As Duke struggled with the controls, the plane went into a nose dive at 310 miles an hour, rolling left and right as it fell from the sky.

At 8,500 feet, while the plane flew out of control, Duke hit his head on the cockpit canopy as he ejected, causing a severe head injury that has left him unable to speak properly or fully control the movement of his arms and legs.

"There are some things worse than death," said Duke's father, the Rev. Kenneth Duke, pastor of a New Orleans-area church. "He has been robbed of everything.

"You see we love him so much. It's not fair for him to suffer that much."

Months before the accident, investigators found, someone forgot to install a small metal cotter pin that helps secure one of the jets's most critical flight controls.
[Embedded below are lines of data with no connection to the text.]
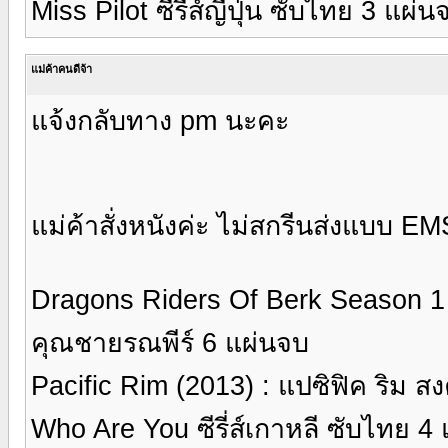
Miss Pilot ซีรี่ส์ญีปุ่น ซับไทย 3 แผ่น
แม่ค้าคนดีจ้า
แจ้งกลับทาง pm นะคะ
แม่ค้าสั่งหนังค่ะ ไม่สกรีนส่งแบบ EM
Dragons Riders Of Berk Season 1 
คุณชายรณพีร์ 6 แผ่นจบ
Pacific Rim (2013) : แปซิฟิค ริม 
Who Are You ซีรี่ส์เกาหลี ซับไทย 4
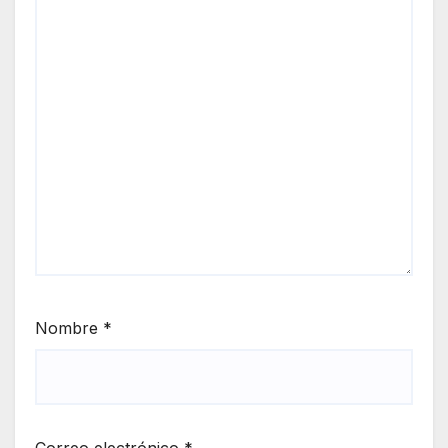
Nombre
*
Correo electrónico
*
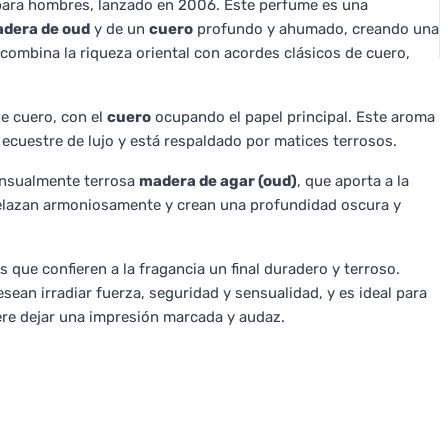
ara hombres, lanzado en 2006. Este perfume es una
dera de oud
y de un
cuero
profundo y ahumado, creando una
combina la riqueza oriental con acordes clásicos de cuero,
e cuero, con el
cuero
ocupando el papel principal. Este aroma
ecuestre de lujo y está respaldado por matices terrosos.
ensualmente terrosa
madera de agar (oud)
, que aporta a la
ntrelazan armoniosamente y crean una profundidad oscura y
que confieren a la fragancia un final duradero y terroso.
an irradiar fuerza, seguridad y sensualidad, y es ideal para
ere dejar una impresión marcada y audaz.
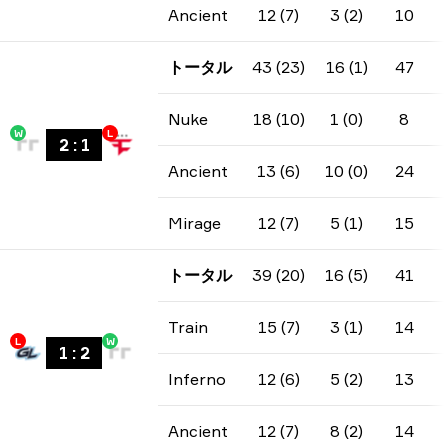
Ancient
12 (7)
3 (2)
10
トータル
43 (23)
16 (1)
47
Nuke
18 (10)
1 (0)
8
W
L
2
:
1
Ancient
13 (6)
10 (0)
24
Mirage
12 (7)
5 (1)
15
トータル
39 (20)
16 (5)
41
Train
15 (7)
3 (1)
14
L
W
1
:
2
Inferno
12 (6)
5 (2)
13
Ancient
12 (7)
8 (2)
14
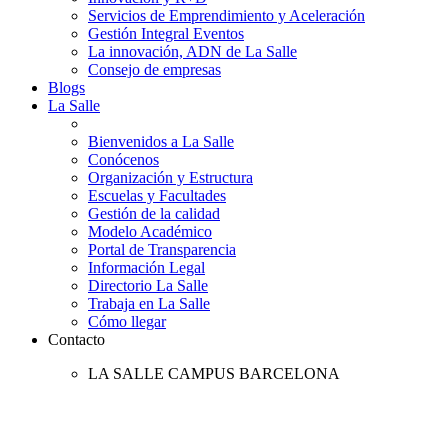
Servicios de Emprendimiento y Aceleración
Gestión Integral Eventos
La innovación, ADN de La Salle
Consejo de empresas
Blogs
La Salle
Bienvenidos a La Salle
Conócenos
Organización y Estructura
Escuelas y Facultades
Gestión de la calidad
Modelo Académico
Portal de Transparencia
Información Legal
Directorio La Salle
Trabaja en La Salle
Cómo llegar
Contacto
LA SALLE CAMPUS BARCELONA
Without the pin, a device allowing the pilot to control the movement of the horizontal tail surface disconnected, leaving Duke helpless to guide the plane.

"How could it possibly be inspected and not noticed?" a mechanic was asked during the Guard's crash investigation. "Do you suppose that that would suggest that somebody just wrote their name down and said they inspected it and hadn't actually looked at it?"

The mechanic responded, "Yes, sir."

One of the mechanics who worked on those flight controls, the investigation found, "received no flight control system training other than being qualified to lubricate components."

Other mechanics, the report found, "had not even been entered into a training status for such basic aircraft maintenance functions as the operation of aerospace ground equipment."

Maj. Gen. Francis C. Gideon, Jr., commander of the Air Force Safety Center, reviewed records from the New Orleans crash at the request of the Dayton Daily News.

"The statements (in the report) are accurate," he said. "I have no comment."